# Business License questions - I need help



## PowerDriver (Oct 31, 2016)

I am a full time Lyft driver, and I was wondering, what do you guys know about having a Business License through the Office of Finance in Los Angeles area?

Here's my experience... In 2009, I had a job as a private driver for a single client, and he told me to register myself as a business. My tax guy helped me set it up, and as long as I didn't make over 100k/year, it would be free...as long as I registered every year before February 28. I worked for my client for 6 years, and then started doing Uber. In 2015, I quit my client and just drove Uber full time, and then started doing Lyft instead in 2016.

But in summer of 2017, I received a letter from the Office of Finance stating that I never renewed my business license and never reported my earnings for 2016, and I was going to get brought to court if I didn't report to them right away and pay the late fees.

I went to the office in Van Nuys, and said that I had quit the job with my private client that I had in 2009 through 2015, and just drove for Lyft now (previously doing Uber).
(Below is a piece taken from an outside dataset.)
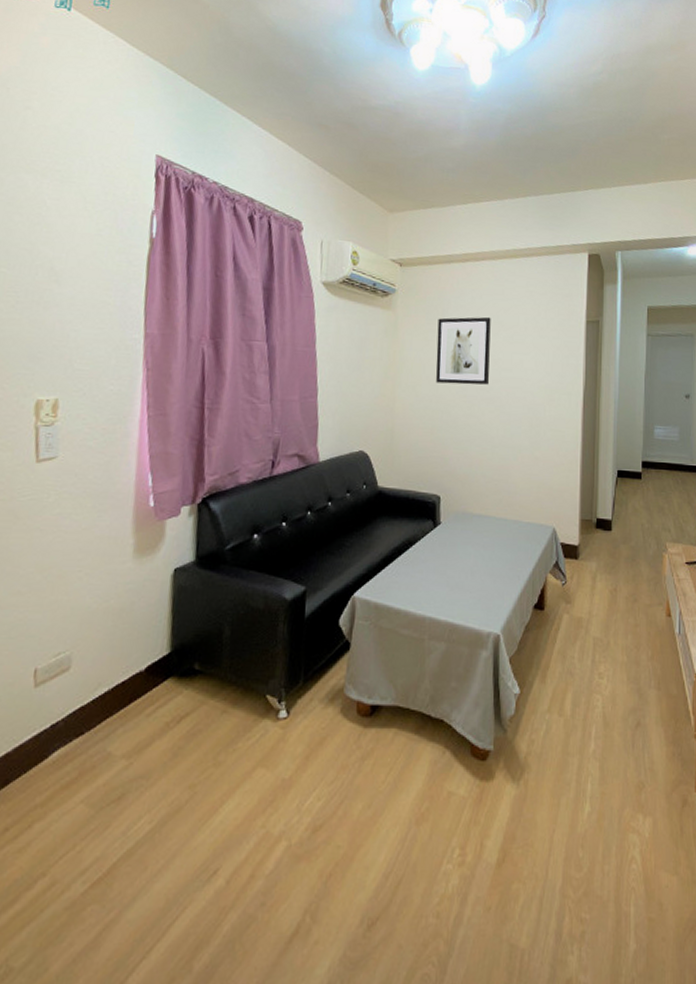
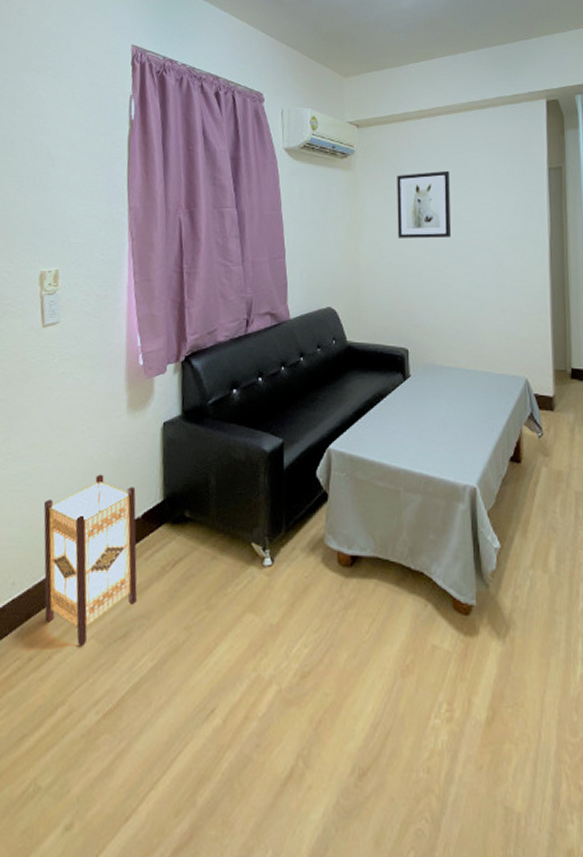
lantern: none [26,625,140,811] -> present [43,474,137,645]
I also said that I didn't receive the blue postcard (I think it used to be green) in the mail in January 2017 (it must have gotten lost in the mail). They told me that as a Lyft Driver, I STILL HAVE TO RENEW BUSINESS LICENCE. And on top of that, I was in the wrong category. Instead, I had to be under "transporting persons for hire" or something.

AND HERE IS THE PART THAT PISSES ME OFF, and that I wanted to ask you guys about...

According to the new category I am in as a Lyft and/or Uber driver, the cost of the renewal is no longer free if I make under 100k. It is calculated by the number of days that I clock in for work per year. (It doesn't matter if I get one 10 minute ride, or if I work 12 hours...a day is a day). And each day I work, I am charged $1.06. So, since I like to work 7 days per week (varying hours on different days), I was charged almost $400 this year! (I don't remember what the office lady charged me last year...it was different because she gave me discounts on the late fees...because she was being nice to me.) But THIS YEAR, I had to pay $400 for my business license as a Lyft driver. 

My tax guy tells me this is all wrong, and I don't have to pay anything. He has never heard anything about the "$1.06 charge per day" thing that the Office is dinging me with.

How about you guys? Any experience with this? Am I getting screwed?


----------



## RamzFanz (Jan 31, 2015)

Welcome to Commiefornia.


----------